In this example we simulate an outcome, say a blood-thinning effect (B) that should be regulated by some medication. We also know the age and sex of the patients and we simulate the following relationship: For a male patient, independent of age, the medication linearly increases the blood-thinning effect. For female patients, the medication also increases B, but to a higher extent than for males, if they are above 50 in age. If they are below 50 however, the effect completely reverses and the medication leads to a lower blood-thinning effect. The exact data generating process is here:
First an illustration of this relationship (which we can plot like this since we know the truth):
A way to approach this with DRF is to (1) take Y=(B,W) (so again our Y is two-dimensional) and X=(Age,Sex), (2) get the weights for a given x and then (3) estimate a linear regression weighted with those weights. What this gives is an estimator of the effect given that X is fixed to x:
The result can then be seen here for different test points:
As can be seen, when the code is run for 1000 datapoints these results are quite accurate: In this example, we get an effect of -0.26 for a woman in her 40s (x=(40,1)), an effect of 0.48 for a woman in her 60s (x=(60,1)) and an effect of 0.28 for a 30-year-old man (x=(30,0)).
In some ways, this is still a very simple example and even a linear regression with age and sex as predictors might work well. The important thing is that DRF has no prior assumptions here (such as linearity) and learns the relationships all by itself, even when the effect of X is nonlinear. It gets a lot harder to estimate this effect for smaller sample sizes, but the general direction is often not too bad.

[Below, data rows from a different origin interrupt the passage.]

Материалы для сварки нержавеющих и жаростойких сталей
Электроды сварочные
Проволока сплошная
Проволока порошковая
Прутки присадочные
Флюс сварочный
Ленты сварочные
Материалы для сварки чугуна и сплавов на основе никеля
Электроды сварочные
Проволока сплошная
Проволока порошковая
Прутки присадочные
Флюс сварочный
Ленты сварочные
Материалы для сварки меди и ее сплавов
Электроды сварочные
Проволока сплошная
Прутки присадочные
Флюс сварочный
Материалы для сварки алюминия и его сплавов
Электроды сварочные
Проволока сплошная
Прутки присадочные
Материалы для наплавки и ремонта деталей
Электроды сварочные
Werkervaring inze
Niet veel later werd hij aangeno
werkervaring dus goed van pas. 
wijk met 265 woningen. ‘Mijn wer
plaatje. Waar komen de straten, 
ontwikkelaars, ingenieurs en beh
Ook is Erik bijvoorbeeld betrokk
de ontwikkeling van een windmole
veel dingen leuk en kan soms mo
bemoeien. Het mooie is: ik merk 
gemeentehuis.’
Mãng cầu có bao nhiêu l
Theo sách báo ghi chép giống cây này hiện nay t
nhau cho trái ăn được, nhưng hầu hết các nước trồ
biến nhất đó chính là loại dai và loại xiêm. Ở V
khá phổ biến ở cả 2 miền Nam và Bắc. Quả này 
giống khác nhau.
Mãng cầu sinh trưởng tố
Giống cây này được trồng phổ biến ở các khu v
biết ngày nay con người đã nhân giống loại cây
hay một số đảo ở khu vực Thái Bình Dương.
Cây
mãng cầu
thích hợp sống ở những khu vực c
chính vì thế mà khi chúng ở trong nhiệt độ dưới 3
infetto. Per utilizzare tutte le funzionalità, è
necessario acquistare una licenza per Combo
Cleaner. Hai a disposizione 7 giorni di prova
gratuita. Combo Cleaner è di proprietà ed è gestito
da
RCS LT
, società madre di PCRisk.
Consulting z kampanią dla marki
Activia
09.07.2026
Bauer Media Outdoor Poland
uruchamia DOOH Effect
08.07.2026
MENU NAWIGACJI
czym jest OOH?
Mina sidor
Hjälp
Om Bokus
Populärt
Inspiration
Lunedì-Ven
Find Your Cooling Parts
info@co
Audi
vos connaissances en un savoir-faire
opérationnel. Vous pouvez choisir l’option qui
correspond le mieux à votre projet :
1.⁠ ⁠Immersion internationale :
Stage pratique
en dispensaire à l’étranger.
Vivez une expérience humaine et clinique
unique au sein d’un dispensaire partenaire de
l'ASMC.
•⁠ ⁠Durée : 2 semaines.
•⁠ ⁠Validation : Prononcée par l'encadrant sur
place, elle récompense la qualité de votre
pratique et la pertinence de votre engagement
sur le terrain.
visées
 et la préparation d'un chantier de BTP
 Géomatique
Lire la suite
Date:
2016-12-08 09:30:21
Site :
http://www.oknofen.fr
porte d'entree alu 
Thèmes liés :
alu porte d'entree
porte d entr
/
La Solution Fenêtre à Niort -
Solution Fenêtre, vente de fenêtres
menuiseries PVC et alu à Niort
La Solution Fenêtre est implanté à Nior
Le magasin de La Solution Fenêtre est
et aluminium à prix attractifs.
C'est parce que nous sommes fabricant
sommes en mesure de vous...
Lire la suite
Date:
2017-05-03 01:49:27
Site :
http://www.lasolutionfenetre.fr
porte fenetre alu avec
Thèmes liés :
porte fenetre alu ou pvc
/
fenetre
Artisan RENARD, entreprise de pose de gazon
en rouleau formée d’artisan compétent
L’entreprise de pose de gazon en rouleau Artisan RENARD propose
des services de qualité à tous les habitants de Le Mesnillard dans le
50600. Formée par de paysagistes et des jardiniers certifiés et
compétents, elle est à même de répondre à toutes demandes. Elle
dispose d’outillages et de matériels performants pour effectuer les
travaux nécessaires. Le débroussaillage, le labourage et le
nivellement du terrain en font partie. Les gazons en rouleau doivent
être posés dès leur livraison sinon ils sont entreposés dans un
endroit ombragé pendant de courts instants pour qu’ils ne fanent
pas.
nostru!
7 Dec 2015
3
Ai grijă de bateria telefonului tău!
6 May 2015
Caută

This article explained the Distributional Random Forest method (hopefully in an understandable way). The method is a Random Forest, where each tree splits the response Y according to X in such a way that observations with similar distributions end up in a leaf node. If then a new point x is dropped down a tree, it ends up in a leaf node with other xi’s that have a similar conditional distribution of Y. This results in weights that, averaged over all trees, gives an estimate of the conditional distribution in a simple form. This gives a purely nonparametric estimate of P(Y| X=x) from which a lot of interesting quantities can be estimated.

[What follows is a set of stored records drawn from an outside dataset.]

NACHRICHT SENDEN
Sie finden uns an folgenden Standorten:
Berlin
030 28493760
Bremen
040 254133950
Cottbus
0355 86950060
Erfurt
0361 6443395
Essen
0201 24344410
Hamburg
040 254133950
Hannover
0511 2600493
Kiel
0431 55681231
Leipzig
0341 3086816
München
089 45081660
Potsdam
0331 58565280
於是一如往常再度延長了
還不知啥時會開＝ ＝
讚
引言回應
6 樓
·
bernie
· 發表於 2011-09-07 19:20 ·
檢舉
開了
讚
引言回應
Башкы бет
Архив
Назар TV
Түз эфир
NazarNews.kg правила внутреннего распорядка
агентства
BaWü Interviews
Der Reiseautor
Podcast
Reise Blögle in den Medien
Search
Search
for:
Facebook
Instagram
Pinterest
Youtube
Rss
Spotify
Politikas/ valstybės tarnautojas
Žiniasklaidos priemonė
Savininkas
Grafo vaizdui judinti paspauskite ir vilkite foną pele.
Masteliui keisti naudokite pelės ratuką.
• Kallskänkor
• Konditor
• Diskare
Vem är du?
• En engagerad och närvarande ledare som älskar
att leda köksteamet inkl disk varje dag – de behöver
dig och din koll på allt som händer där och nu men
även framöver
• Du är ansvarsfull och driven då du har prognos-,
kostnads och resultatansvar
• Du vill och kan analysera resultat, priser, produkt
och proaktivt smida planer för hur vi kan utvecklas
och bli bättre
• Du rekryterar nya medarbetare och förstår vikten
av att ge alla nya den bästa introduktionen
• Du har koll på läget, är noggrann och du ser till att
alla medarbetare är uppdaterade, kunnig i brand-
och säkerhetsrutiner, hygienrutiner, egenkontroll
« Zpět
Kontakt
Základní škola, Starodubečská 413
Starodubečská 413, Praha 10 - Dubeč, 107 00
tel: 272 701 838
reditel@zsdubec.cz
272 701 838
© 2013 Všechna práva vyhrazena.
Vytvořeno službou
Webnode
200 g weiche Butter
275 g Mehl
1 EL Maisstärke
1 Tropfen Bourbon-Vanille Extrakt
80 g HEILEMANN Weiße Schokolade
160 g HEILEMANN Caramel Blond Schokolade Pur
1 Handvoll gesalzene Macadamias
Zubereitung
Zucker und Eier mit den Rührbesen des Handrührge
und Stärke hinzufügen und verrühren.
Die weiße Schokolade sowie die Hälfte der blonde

At the end of this article, we just want to caution that estimating a multivariate conditional distribution nonparametrically is a daunting task. It makes sense especially when there are lots of observations and when a complicated relationship is suspected. However, sometimes just assuming a linear model with a Gaussian distribution does just as well. What makes DRF so versatile is that even in cases where a parametric model is more appropriate, the weights may still be useful for a semi-parametric approach,
A large number of additional examples can be found in the original paper, or in future potential Medium articles. We hope that DRF will help in a lot of data-dependent tasks!
Electronic Weight Indicator I am a researcher with a PhD in statistics and always happy to study and share research, data-science skills, deep math and life-changing views.